Even though I knew that I desperately needed a hot shower, my hotel bed and my mom to come and keep my children away from sharp objects, I still managed to cheerfully agree to do the high ropes course with Megan. She loves monkey activities and looked like a hopeful puppy when she asked. Feeling anxious about detaching le bebe from my fun bags, I left sweet baby Axel and a sleeping Daisy with Paul and set off to see if I had learned anything from watching Wipe Out on hangover day in college.
Turns out – I did. At first, I stared at the course and immediately began sweating in places no woman should sweat. I had damp hands and a damp (cough) crack. I was terrified. Since I didn’t have any rosin, I blotted my hands on my shirt and set off with my game face on. After I made it to the first pillar I looked back to see Megan. She couldn’t believe how quickly and gracefully I made it across. I couldn’t believe it either. I swear I had the agility of a cat. Even though I was slaying everything, I was secretly terrified. Not of the height exactly, but that something would go horribly wrong and the course would collapse. I’m convinced that something happens to your confidence after you give birth – you assess risk differently. Something inside you screams, “Stay alive! You have young to protect!”
About halfway through the first course, Axel started screaming. The kind of scream that instantly makes your milk stream down your stomach. I was shouting down instructions to Paul on how to hold him, where a dummy might be and if he could please just get his man boob out. Feeling desperate to get to my baby, I was horrified when the obstacles got even more intense and terrifying. Even Megan was clutching onto my back when we were on the break pillars. Nothing like two best friends cry-laughing with fear in less than flattering harnesses gazing over Sydney’s Harbour.
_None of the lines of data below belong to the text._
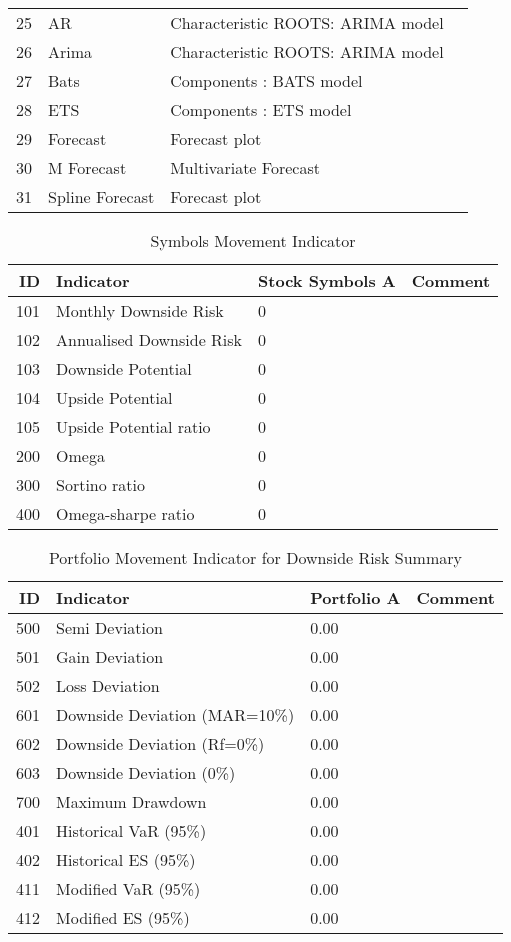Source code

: \begin{table}
\begin{tabular}{r|p{4cm}|ll}
		\hline
		25 & AR	 & Characteristic ROOTS: ARIMA model  & \\
		26 & Arima & Characteristic ROOTS: ARIMA model  & \\
		27 & Bats & Components : BATS model  & \\
		28 & ETS & Components : ETS model  & \\
		29 & Forecast & Forecast plot  & \\
		30 & M Forecast & Multivariate Forecast  & \\
		31 & Spline Forecast & 	Forecast plot  & \\
		\hline
	\end{tabular}
\end{table}


\begin{table}[ht]
	\caption{Symbols Movement Indicator \cite{key100}}
	\begin{tabular}{rlll}
		\hline
		ID & Indicator & Stock Symbols A & Comment \\
		\hline
		101 & Monthly Downside Risk & 0 & \\ 
		102 & Annualised Downside Risk & 0 & \\ 
		103 & Downside Potential & 0 & \\ 
		104 & Upside Potential & 0 & \\ 
		105 & Upside Potential ratio & 0 & \\ 
		200 & Omega & 0 &  \\ 
		300 & Sortino ratio & 0 & \\ 
		400 & Omega-sharpe ratio & 0 & \\ 
		\hline
	\end{tabular}
\end{table}

\begin{table}[ht]
	\caption{Portfolio Movement Indicator for Downside Risk Summary \cite{key400}}
	\begin{tabular}{r|p{4cm}|ll}
		\hline
		ID & Indicator & Portfolio A & Comment \\
		\hline
		500 & Semi Deviation & 0.00 & \\ 
		501 & Gain Deviation & 0.00 & \\ 
		502 & Loss Deviation & 0.00 &  \\ 
		\hline
		601 & Downside Deviation (MAR=10\%) & 0.00 & \\ 
		602 & Downside Deviation (Rf=0\%) & 0.00 & \\ 
		603 & Downside Deviation (0\%) & 0.00 & \\ 
		\hline
		700 & Maximum Drawdown & 0.00 & \\ 
		\hline
		401 & Historical VaR (95\%) & 0.00 & \\ 
		402 & Historical ES (95\%) &  0.00 &  \\ 
		\hline
		411 & Modified VaR (95\%) &  0.00 & \\ 
		412 & Modified ES (95\%) &  0.00 &  \\ 
		\hline
	\end{tabular}
\end{table}


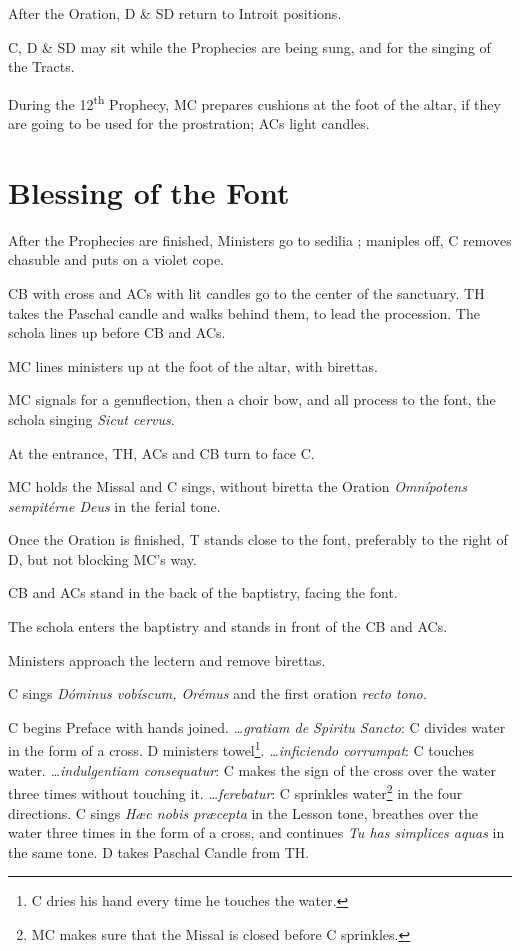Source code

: {\rubric After the Oration, D \& SD return to Introit positions.

\rubric C, D \& SD may sit while the Prophecies are being sung, and for the
singing of the Tracts.

\rubric During the 12\textsuperscript{th} Prophecy, MC prepares cushions at the
foot of the altar, if they are going to be used for the prostration; ACs light
candles.

\section{Blessing of the Font}

\rubric After the Prophecies are finished, Ministers go to sedilia \pbr;
maniples off, C removes chasuble and puts on a violet cope.

\rubric CB with cross and ACs with lit candles go to the center of the
sanctuary. TH takes the Paschal candle and walks behind them, to lead the
procession. The schola lines up before CB and ACs.

\rubric MC lines ministers up at the foot of the altar, with birettas.

\rubric MC signals for a genuflection, then a choir bow, and all process to the
font, the schola singing \textit{Sicut cervus}.

\rubric At the entrance, TH, ACs and CB turn to face C.

\rubric MC holds the Missal and C sings, without biretta the Oration
\textit{Omnípotens sempitérne Deus} in the ferial tone.

\rubric Once the Oration is finished, T stands close to the font, preferably to
the right of D, but not blocking MC's way.

\rubric CB and ACs stand in the back of the baptistry, facing the font.

\rubric The schola enters the baptistry and stands in front of the CB and ACs.

\rubric Ministers approach the lectern and remove birettas.

\rubric C sings \textit{Dóminus vobíscum, Orémus} and the first oration
\textit{recto tono.}

\rubric C begins Preface with hands joined. \textit{\dots gratiam de Spiritu
Sancto}: C divides water in the form of a cross. D ministers towel\footnote{C
dries his hand every time he touches the water.}. \textit{\dots inficiendo
corrumpat}: C touches water. \textit{\dots indulgentiam consequatur}: C makes
the sign of the cross over the water three times without touching it.
\textit{\dots ferebatur}: C sprinkles water\footnote{MC makes sure that the
Missal is closed before C sprinkles.} in the four directions. C sings
\textit{Hæc nobis præcepta} in the Lesson tone, breathes over the water three
times in the form of a cross, and continues \textit{Tu has simplices aquas} in
the same tone. D takes Paschal Candle from TH.

}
When I had to cross a thin balance beam of wire in the sky, I began dry heaving. Not full on dinosaur noises or anything – just tiny little gags as I stared intently at the next safety pillar in front of me. That’s when I heard Axels’ cries go from, “I’m really angry and need your boob” to “Listen, Bitch, if I don’t get your tit in my mouth, I’m going to show everyone your 7th grade yearbook photo.” I started to speed up. Megan cried for me to wait for her, but I had to get to my baby.
Have you ever had a double let down of milk while trying to balance on a knee board in the sky? It’s not ideal. Anxious to finish the course, I had to pause to look down to see if milk was dripping on innocent bystanders. (I don’t care how annoying they may be, no child needs a monsoon of Mother’s Milk.) I was also truly petrified about my current location. If the weird knee board challenge wasn’t enough, I had to cross a Jacobs Ladder that was 40 feet in the air. As my child’s cry rang in my ears, I just knew that I had to face my fears and get to him. I surveyed the situation and tried to walk over the DNA strand like course. The bruises on my shins are going to tell you that it was not a wise decision. I still don’t know how I was supposed to win that one. Long story short – I finished the course, zip lined to safety and clutched my son in my arms.
As Axel drank my sweet nectar, Paul told me that a small child had heard Megan and me cackling and asked his mom what animal that was. She replied nicely, “I think that’s a person with a funny laugh, Sweety.” You know what it was – it was a grown woman trying to maintain her youth while needing desperately to feed her young.